Work to be completed =
Count the lines below that contain the word "labels" and give only the number.

Lines from a collection:

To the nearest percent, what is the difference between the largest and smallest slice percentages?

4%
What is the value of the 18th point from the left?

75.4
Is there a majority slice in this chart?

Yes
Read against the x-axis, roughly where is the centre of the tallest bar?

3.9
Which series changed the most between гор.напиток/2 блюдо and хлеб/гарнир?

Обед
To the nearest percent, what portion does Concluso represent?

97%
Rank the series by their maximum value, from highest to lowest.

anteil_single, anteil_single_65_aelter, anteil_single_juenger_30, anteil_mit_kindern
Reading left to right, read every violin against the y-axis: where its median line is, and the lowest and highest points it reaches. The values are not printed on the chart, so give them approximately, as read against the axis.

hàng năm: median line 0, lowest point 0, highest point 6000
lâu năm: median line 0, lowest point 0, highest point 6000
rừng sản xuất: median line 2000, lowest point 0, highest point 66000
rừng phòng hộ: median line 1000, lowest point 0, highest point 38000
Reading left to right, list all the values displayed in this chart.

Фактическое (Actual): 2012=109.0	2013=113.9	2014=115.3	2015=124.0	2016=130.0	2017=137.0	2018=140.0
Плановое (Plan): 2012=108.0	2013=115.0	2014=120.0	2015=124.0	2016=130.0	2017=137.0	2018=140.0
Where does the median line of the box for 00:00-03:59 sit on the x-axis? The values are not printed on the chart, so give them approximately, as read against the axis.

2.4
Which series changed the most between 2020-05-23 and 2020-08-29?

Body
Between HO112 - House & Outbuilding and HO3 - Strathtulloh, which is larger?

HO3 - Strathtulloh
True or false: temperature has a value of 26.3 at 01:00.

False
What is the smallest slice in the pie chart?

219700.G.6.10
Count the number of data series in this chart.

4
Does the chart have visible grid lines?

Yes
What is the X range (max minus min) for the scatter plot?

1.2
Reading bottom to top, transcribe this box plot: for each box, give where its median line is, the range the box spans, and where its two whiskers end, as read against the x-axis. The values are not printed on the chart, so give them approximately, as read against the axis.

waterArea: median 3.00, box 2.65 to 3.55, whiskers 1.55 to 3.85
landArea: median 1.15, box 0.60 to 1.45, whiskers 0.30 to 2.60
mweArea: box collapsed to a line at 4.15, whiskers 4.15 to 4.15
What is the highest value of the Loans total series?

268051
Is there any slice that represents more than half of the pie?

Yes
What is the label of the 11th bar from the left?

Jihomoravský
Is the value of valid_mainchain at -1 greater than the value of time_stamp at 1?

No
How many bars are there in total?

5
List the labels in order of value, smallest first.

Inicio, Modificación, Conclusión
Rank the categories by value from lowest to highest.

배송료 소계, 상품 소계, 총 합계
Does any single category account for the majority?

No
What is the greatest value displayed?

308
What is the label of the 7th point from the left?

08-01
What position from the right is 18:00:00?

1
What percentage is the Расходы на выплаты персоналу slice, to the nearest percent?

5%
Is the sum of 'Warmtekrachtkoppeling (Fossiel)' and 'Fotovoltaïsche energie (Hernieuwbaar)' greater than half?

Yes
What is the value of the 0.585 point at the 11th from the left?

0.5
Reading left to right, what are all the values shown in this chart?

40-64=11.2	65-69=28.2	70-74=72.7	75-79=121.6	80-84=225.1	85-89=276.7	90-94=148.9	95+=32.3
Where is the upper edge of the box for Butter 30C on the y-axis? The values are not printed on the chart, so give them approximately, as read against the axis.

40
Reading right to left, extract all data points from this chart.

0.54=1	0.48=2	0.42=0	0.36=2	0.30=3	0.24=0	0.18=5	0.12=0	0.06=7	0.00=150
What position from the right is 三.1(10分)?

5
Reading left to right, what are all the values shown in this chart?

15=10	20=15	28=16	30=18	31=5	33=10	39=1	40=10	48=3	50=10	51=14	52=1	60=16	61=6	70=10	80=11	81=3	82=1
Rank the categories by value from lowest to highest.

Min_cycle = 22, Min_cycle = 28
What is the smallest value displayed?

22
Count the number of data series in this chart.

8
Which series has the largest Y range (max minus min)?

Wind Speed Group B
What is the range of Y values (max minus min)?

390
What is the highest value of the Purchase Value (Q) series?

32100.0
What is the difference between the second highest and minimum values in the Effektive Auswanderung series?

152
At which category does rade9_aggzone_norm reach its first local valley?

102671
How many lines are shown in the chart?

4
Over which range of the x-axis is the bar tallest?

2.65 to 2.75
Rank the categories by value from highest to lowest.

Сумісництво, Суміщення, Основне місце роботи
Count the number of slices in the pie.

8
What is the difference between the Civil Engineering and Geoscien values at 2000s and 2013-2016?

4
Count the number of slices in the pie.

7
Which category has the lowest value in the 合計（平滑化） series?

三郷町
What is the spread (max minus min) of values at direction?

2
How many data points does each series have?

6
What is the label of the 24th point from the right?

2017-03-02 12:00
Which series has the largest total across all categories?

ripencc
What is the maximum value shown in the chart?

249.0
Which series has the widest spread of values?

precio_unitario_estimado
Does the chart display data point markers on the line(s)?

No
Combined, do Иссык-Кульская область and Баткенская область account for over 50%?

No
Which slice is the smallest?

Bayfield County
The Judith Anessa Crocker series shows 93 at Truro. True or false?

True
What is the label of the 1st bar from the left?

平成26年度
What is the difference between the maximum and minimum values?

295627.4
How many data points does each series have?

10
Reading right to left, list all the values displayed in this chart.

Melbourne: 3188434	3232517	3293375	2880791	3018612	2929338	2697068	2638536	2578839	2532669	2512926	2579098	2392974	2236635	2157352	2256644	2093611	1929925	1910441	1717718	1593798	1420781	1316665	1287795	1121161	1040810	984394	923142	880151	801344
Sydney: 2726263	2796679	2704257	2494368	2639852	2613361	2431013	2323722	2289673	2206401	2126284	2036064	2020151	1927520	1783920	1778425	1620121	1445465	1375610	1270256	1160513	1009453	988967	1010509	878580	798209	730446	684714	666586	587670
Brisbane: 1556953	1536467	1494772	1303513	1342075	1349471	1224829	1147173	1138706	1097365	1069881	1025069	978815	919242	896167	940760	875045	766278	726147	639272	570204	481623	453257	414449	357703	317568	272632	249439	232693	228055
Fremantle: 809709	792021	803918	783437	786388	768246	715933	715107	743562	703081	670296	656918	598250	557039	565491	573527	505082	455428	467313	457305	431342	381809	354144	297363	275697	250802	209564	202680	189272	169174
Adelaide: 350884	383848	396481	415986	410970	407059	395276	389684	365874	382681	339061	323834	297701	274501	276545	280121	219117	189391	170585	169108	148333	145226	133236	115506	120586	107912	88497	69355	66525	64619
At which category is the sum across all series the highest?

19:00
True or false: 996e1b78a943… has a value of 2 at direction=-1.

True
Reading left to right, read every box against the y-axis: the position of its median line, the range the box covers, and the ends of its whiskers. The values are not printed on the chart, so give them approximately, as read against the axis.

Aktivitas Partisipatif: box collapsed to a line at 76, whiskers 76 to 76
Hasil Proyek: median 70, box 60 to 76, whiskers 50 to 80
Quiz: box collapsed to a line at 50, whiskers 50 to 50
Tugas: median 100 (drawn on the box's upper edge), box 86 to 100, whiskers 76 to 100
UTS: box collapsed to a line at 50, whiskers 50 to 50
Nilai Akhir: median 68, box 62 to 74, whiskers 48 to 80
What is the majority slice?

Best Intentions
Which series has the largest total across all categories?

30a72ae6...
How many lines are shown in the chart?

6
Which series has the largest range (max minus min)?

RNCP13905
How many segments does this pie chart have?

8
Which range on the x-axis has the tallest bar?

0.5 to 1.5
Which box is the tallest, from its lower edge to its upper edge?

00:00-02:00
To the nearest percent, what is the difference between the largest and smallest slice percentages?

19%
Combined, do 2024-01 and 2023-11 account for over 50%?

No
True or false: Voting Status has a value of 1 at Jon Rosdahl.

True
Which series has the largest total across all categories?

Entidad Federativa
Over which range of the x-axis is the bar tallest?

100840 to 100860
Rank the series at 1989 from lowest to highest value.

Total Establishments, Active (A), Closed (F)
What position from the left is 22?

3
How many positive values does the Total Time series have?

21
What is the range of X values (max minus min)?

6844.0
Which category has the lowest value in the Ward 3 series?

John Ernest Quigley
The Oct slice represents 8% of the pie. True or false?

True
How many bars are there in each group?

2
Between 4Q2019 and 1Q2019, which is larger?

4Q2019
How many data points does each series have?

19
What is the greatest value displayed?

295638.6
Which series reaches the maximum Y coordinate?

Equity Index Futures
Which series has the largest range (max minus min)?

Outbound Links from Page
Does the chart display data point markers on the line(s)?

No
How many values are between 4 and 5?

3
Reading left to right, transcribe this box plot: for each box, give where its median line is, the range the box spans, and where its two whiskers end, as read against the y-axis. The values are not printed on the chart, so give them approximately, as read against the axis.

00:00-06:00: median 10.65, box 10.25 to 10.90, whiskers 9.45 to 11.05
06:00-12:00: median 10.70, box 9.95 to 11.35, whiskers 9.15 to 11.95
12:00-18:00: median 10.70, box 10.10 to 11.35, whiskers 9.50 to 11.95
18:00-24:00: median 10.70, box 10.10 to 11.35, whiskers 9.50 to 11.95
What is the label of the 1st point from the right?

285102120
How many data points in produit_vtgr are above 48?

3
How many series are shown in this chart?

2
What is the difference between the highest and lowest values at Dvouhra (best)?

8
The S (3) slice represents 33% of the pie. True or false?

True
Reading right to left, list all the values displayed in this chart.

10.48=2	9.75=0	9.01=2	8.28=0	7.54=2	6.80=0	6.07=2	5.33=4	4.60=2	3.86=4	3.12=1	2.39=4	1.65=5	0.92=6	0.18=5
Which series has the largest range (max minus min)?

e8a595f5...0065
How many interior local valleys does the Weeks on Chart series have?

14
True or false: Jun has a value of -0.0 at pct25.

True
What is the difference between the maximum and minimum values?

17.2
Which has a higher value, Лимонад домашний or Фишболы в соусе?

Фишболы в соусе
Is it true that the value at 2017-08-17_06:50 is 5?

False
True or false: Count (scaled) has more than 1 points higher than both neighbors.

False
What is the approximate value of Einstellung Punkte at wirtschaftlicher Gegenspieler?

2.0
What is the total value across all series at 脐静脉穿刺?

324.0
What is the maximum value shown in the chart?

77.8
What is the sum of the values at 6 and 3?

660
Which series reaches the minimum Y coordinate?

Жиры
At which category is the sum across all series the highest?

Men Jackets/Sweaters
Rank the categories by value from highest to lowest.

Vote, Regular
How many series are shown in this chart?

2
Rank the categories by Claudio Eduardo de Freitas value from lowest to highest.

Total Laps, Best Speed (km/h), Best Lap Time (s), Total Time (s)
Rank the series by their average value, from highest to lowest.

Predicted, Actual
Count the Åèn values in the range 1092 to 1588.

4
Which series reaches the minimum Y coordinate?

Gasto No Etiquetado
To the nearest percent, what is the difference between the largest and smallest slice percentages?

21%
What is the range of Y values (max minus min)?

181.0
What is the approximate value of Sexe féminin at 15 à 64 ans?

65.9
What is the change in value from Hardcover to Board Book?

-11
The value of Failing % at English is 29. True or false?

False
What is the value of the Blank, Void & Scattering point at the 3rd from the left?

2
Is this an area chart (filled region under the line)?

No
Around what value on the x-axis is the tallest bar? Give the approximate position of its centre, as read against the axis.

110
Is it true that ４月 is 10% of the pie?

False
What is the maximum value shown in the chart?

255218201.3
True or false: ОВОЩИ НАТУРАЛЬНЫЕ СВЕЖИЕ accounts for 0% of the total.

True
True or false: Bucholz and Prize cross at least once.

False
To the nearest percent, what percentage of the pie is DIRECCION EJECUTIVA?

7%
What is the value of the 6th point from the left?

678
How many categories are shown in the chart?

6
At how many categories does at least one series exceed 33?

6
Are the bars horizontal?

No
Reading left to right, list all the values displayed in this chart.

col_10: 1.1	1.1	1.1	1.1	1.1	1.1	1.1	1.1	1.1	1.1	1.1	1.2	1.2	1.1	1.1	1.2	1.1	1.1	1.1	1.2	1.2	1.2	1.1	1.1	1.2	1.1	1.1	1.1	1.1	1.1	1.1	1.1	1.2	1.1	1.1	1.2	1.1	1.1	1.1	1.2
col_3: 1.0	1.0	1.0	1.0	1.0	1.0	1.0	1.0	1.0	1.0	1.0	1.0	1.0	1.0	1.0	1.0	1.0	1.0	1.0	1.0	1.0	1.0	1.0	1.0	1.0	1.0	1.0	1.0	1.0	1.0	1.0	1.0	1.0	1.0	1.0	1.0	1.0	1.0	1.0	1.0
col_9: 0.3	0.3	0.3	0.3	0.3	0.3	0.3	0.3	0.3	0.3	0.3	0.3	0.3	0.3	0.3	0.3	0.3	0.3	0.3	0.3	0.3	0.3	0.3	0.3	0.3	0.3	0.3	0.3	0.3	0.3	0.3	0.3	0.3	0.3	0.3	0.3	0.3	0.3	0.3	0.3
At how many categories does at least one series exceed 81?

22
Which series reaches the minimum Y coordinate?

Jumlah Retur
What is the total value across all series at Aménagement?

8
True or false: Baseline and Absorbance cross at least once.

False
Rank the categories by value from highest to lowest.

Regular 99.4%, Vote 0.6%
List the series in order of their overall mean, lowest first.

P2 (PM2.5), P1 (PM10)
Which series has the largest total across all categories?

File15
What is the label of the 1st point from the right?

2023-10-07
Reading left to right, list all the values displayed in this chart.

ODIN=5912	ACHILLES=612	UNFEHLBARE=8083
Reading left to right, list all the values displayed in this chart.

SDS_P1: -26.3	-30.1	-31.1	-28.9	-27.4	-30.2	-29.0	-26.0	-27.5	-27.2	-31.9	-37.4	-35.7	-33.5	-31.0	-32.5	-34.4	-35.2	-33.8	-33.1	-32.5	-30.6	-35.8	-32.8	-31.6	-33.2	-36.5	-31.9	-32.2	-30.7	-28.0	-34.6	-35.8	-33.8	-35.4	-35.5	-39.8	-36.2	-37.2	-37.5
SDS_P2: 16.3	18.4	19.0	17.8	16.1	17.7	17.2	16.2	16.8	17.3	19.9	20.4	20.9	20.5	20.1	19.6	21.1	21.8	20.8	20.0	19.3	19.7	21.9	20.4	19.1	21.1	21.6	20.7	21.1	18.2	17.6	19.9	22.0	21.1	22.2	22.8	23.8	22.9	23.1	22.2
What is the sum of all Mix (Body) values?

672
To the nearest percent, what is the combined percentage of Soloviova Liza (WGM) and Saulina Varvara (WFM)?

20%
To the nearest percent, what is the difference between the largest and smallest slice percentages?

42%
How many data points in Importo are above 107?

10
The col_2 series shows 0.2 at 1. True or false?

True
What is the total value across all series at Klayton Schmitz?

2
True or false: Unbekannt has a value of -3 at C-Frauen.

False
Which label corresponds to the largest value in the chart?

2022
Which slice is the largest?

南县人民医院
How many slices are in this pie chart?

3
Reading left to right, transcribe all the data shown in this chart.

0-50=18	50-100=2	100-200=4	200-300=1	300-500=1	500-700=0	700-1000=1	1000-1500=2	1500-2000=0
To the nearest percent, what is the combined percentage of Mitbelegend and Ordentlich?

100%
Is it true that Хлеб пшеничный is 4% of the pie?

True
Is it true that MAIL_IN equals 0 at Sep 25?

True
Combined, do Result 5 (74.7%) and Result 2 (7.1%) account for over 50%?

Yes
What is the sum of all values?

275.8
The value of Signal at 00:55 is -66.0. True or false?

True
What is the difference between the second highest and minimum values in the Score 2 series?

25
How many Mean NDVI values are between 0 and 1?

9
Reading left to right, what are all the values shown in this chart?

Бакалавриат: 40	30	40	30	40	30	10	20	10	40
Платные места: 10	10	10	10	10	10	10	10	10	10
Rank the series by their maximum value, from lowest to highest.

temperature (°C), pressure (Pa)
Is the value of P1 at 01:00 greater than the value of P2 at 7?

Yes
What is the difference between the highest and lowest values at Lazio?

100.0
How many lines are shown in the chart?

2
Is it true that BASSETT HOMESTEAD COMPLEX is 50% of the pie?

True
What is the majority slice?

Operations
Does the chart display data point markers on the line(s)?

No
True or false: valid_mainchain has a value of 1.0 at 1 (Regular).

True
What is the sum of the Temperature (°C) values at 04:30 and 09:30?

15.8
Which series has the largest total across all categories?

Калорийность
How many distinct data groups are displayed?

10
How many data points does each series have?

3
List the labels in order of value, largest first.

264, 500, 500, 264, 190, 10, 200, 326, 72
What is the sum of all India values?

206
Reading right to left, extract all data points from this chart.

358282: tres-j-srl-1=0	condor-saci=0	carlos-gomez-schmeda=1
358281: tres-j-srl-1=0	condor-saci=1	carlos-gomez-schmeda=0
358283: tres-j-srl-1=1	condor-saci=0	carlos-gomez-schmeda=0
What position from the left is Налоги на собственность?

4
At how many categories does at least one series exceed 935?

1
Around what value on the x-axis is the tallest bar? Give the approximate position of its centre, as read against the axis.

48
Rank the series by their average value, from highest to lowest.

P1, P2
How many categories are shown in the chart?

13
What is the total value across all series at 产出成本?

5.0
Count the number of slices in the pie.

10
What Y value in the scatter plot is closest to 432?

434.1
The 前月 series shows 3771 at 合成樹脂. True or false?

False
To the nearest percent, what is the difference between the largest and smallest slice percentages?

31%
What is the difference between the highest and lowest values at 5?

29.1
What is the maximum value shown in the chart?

Output for this exercise =
2